We have to get rid of care, then, throughout all of our lives, since these are being preserved every hour by God, and that without any thought or action on our part. So what is the point of our foolish concern about the little things, as though He neither could nor would give us food and shelter? We should be ashamed of ourselves, giving anyone a chance to say that we are this foolish. Yet foolish is the only word for the way we live, especially the great, rich bellies. All they are ever concerned about is having their kitchens filled and their pantries generously stocked, and yet they have no tables or guests. Or they have many luxurious beds all made up, but with no one to sleep in them. Now, if a shoemaker did nothing all his life but fill his shop with lasts, without even giving a thought to where he would get the leather for making a shoe, he would be called crazy and foolish and would be driven out of the country.

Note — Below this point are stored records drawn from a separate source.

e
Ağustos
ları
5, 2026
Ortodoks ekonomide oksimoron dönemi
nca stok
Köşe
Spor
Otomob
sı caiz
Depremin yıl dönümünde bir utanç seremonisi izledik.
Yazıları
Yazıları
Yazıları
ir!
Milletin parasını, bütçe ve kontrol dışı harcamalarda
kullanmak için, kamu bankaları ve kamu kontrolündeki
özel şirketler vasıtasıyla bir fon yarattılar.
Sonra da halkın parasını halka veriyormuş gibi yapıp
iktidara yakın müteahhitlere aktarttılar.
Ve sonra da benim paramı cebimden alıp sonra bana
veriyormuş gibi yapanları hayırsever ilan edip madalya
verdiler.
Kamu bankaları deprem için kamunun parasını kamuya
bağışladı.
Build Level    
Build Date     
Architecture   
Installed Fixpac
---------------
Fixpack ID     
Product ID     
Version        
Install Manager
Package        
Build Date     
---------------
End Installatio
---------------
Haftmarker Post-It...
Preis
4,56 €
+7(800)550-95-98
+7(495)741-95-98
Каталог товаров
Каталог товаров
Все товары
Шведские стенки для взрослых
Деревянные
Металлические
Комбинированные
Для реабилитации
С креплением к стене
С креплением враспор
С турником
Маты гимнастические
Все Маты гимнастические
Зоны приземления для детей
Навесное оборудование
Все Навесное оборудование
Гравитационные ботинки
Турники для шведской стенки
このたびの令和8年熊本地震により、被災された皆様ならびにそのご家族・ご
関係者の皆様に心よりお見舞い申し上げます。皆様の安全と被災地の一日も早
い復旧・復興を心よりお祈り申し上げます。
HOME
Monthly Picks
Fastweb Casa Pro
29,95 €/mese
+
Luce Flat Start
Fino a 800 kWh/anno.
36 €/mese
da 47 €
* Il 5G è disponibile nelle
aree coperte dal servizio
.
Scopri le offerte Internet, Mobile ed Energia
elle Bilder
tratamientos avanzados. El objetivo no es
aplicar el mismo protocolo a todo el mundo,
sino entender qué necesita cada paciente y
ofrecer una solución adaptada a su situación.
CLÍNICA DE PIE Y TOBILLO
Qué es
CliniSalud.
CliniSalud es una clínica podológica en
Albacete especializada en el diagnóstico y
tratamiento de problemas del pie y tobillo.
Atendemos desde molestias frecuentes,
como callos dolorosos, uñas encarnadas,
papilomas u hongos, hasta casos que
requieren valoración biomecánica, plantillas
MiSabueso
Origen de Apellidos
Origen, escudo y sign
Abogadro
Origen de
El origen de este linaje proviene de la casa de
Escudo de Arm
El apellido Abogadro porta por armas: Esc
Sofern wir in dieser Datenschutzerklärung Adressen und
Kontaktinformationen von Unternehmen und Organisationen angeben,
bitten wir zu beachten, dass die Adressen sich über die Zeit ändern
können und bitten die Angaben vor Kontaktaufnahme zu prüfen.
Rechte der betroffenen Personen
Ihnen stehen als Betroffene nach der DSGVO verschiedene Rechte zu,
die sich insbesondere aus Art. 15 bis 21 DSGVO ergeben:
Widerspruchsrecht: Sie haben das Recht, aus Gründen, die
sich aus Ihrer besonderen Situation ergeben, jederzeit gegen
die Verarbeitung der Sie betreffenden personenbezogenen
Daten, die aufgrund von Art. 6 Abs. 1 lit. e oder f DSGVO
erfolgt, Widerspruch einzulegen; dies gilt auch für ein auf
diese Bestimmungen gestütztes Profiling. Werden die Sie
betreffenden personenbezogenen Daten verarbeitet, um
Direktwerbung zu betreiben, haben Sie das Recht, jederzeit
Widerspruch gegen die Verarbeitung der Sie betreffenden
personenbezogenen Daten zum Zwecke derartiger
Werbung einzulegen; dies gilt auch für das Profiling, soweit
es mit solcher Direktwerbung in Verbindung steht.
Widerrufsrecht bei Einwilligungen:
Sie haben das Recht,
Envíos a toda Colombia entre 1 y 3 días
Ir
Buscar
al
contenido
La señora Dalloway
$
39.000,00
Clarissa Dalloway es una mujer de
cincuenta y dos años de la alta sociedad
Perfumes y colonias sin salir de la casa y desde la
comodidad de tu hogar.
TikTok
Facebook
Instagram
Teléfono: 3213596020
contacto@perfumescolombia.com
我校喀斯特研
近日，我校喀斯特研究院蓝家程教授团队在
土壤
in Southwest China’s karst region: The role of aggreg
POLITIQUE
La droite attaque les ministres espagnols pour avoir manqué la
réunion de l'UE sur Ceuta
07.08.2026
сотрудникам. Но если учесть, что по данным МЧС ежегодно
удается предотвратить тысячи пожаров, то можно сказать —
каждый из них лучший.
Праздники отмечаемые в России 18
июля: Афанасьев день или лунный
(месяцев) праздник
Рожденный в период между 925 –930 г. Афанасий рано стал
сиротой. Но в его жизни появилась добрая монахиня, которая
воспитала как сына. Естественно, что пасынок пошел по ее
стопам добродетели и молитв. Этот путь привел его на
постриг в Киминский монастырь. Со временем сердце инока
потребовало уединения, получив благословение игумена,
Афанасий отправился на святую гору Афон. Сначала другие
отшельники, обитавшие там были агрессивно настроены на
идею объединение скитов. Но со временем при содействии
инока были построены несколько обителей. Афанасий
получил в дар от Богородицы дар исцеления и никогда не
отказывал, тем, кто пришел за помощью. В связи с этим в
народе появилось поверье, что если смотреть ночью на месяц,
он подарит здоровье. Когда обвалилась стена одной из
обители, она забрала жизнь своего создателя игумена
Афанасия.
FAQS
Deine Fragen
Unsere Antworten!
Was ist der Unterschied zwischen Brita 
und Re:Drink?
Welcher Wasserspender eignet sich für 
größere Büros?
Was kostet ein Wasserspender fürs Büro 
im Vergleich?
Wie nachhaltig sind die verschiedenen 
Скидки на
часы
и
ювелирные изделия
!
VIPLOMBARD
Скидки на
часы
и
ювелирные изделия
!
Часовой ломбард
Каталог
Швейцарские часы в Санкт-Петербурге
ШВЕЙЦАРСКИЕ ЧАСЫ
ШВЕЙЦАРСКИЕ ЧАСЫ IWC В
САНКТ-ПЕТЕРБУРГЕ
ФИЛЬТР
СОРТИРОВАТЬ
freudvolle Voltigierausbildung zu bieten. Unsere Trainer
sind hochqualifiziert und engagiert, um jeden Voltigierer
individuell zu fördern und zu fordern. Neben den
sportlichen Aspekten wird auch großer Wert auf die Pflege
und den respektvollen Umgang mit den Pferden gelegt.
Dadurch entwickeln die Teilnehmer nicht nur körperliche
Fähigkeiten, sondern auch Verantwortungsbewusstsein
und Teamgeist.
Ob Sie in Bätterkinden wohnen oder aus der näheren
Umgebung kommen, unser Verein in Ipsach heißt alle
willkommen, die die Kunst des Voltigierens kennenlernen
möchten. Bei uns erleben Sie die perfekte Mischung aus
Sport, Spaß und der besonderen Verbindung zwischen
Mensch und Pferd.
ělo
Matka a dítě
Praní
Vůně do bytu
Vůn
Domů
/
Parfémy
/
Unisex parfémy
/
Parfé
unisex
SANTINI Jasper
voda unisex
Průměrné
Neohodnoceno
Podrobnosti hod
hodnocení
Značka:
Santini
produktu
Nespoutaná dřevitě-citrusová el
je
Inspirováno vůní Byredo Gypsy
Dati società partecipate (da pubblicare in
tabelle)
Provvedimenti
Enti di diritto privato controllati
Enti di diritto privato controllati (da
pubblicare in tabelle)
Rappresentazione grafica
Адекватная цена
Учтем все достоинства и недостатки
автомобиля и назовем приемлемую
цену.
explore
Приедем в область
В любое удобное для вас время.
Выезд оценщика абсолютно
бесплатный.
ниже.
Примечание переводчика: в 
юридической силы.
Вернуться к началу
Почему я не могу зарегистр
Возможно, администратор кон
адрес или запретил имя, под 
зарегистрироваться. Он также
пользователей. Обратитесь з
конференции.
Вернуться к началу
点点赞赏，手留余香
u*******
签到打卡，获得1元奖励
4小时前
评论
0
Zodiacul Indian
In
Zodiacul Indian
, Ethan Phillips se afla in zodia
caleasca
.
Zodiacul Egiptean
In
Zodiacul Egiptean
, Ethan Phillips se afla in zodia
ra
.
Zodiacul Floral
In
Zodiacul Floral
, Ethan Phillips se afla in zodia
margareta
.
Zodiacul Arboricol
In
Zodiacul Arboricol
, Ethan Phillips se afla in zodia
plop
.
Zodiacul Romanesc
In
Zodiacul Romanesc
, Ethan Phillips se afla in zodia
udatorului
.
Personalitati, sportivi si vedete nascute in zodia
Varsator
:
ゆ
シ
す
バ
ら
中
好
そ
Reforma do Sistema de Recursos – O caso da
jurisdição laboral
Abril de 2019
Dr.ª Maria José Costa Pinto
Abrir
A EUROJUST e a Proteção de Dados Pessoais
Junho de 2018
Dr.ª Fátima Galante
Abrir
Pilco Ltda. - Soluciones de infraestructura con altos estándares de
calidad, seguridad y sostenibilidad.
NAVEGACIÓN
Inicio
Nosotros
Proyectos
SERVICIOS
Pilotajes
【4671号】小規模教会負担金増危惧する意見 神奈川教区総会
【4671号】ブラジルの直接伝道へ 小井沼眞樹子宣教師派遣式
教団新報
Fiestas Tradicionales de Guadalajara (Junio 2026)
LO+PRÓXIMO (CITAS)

Thus, you see, Christ is showing us what foolish people we are, to make us want to spit on ourselves. Yet we go along in our blindness, although it is obvious that we should not be concerned about our body and life. Even if we were concerned, that in itself would have to make us become Christians and think: “You see, not even for a moment do I have my life in my own hands. Now, since I have to entrust my body and life to God, why should I have any doubts and concerns about my belly and about how it is to be fed for a day or two?” It is like having a rich father who would be willing to give me a thousand guldens, and then not trusting him to give me a groschen when I need it.
Luther, M. (1999, c1956). Vol. 21: Luther's works, vol. 21 : The Sermon on the Mount and the Magnificat (J. J. Pelikan, H. C. Oswald & H. T. Lehmann, Ed.). Luther's Works (21:192). Saint Louis: Concordia Publishing House.